Only lines with the string "camera" should be returned from the data below.

→ **Data segment**
■ ■ ■ ■ ■ ■ ■

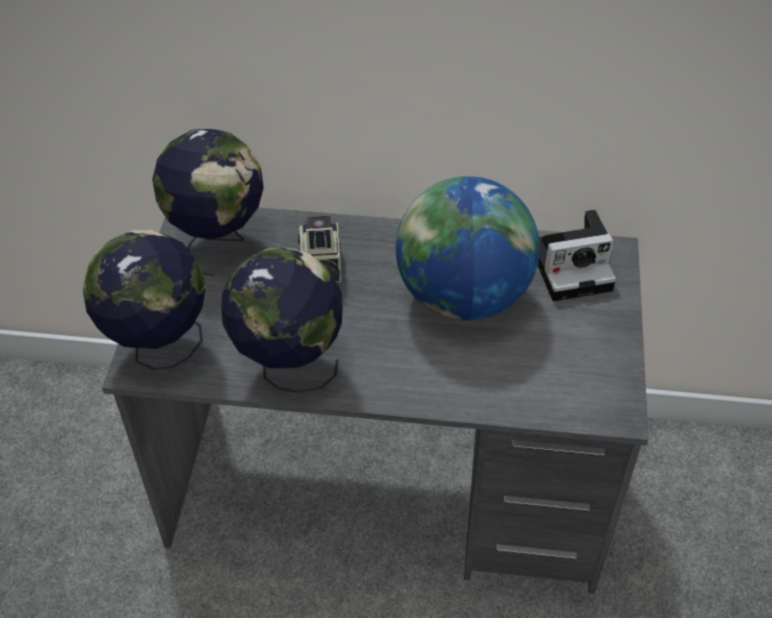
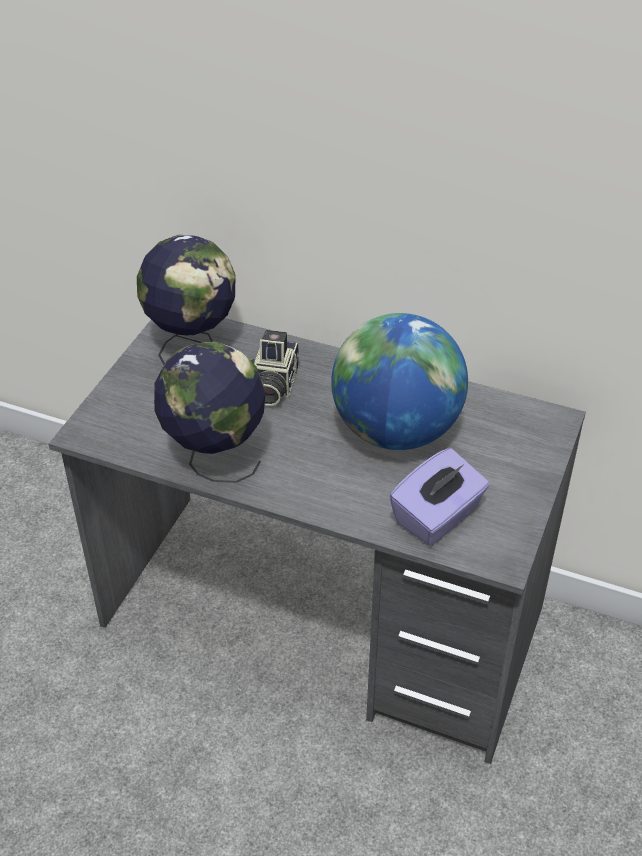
camera: 15 degrees right, 5 degrees down
globe [83,230,206,370] -> none
camera [538,210,616,301] -> none
none -> purple tissue box [389,448,490,546]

■ ■ ■ ■ ■ ■ ■

→ **Response to this task**
camera: 15 degrees right, 5 degrees down
camera [538,210,616,301] -> none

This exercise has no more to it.